O mercado financeiro, que tinha em Lula seu herói, agora é Aécio desde criancinha e detesta Dilma: fundos de hedge tiraram dinheiro do Brasil e foram para o México, investimentos ficaram congelados à espera da definição eleitoral – nada muito diferente do que aconteceu, às vésperas do plebiscito da Escócia, com o estabilizadíssimo Reino Unido. “A credibilidade do país no mercado é zero, mais por causa da retórica errada do governo Dilma do que por sua política intervencionista”, diz um interlocutor assíduo deste mercado.
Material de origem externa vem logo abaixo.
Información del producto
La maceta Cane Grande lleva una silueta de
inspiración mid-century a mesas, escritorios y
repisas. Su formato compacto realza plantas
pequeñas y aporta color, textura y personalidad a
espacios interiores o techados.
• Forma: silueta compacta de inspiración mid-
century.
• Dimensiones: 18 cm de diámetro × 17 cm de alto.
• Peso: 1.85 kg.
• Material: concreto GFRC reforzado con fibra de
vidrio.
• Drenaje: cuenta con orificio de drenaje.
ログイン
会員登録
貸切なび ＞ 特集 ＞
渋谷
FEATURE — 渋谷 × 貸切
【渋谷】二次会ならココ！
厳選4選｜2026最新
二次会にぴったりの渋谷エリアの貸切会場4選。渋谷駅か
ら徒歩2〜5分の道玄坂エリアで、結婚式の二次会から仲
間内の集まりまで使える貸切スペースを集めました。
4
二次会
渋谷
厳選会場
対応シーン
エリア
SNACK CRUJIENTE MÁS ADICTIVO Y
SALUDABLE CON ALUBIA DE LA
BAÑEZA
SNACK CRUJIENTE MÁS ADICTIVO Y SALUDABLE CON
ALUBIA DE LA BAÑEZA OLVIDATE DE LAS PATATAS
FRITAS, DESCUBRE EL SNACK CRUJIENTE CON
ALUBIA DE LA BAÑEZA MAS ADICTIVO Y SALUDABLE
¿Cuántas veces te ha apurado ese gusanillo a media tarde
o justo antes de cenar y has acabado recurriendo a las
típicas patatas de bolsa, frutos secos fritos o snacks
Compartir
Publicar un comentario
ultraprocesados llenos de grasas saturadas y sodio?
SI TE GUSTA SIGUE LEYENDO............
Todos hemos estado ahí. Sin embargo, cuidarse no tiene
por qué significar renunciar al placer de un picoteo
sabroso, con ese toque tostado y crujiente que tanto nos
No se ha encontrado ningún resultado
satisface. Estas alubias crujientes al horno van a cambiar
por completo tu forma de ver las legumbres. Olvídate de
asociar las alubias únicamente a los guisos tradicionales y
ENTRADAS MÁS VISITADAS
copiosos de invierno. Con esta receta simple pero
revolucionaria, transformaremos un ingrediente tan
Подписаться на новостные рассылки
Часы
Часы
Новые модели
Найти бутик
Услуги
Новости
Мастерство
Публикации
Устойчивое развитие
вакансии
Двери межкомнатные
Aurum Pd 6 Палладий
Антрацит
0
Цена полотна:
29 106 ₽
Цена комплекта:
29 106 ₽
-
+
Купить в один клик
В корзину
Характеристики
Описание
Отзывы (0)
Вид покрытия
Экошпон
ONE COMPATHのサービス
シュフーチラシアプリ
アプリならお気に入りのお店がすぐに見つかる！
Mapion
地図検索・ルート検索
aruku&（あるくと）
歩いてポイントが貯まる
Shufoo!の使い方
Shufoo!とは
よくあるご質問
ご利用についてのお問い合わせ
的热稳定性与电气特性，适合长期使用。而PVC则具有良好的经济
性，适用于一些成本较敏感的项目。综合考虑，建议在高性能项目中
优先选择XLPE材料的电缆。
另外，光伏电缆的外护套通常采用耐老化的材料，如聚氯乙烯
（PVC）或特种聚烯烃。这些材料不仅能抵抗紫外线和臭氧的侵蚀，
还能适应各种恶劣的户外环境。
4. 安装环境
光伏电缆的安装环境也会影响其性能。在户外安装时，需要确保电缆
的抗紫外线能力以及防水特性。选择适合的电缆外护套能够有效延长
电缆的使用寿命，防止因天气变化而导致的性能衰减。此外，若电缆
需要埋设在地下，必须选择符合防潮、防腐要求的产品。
O trabalho de reaproximação vai ser longo, mas não impossível. Na semana passada, com os escândalos da Petrobras pipocando, o Lloyd’s reafirmou a aposta no Brasil – prioritário no planejamento de futuro – e a Bolsa de Valores de Londres negocia o lançamento de ações brasileiras na City. “Quero muito ter empresas do Brasil aqui”, disse John V. Millar, diretor do mercado de ações.

Acadêmicos acham que as propostas de Dilma e Aécio são muito mais parecidas do que fazem supor os ataques entre candidatos e militantes. Como herdeiros de Lula e FHC, Dilma encarna o esforço de redução da pobreza, e Aécio, o do combate à inflação, mas ganhe um ou outro, será inevitável atacar as duas frentes. E, observa a “Foreign Policy”, o poder continuará com o PMDB. “Quem conseguirá fazer o país voltar a crescer? Esta me parece a pergunta difícil de responder”, diz Timothy Power, brasilianista da Universidade de Oxford.

A busca do espaço perdido obrigará o país a dar mais importância à política externa, tema tratado com desgosto por Dilma. “Em segundos mandatos, presidentes podem se dedicar mais aos assuntos internacionais, Lula fez isso”, lembra o ex-embaixador, referindo-se à possibilidade de reeleição de Dilma. Tarefa imediata será reconstruir a relação com os EUA e balancear as relações com os vizinhos da América do Sul – 2015 tem eleições na Argentina, a primeira em uma década sem os Kirchner, e legislativas na Venezuela, onde se confrontarão herdeiros e inimigos de Chávez. Reconhecimento no cenário internacional pode ajudar o presidente a enfrentar a luta contra as nossas persistentes mazelas tipo corrupção, violência policial, injustiça social, desrespeitos aos direitos civis de pobres, mulheres e gays. Mas, claro, antes vem a cicatrização das feridas políticas.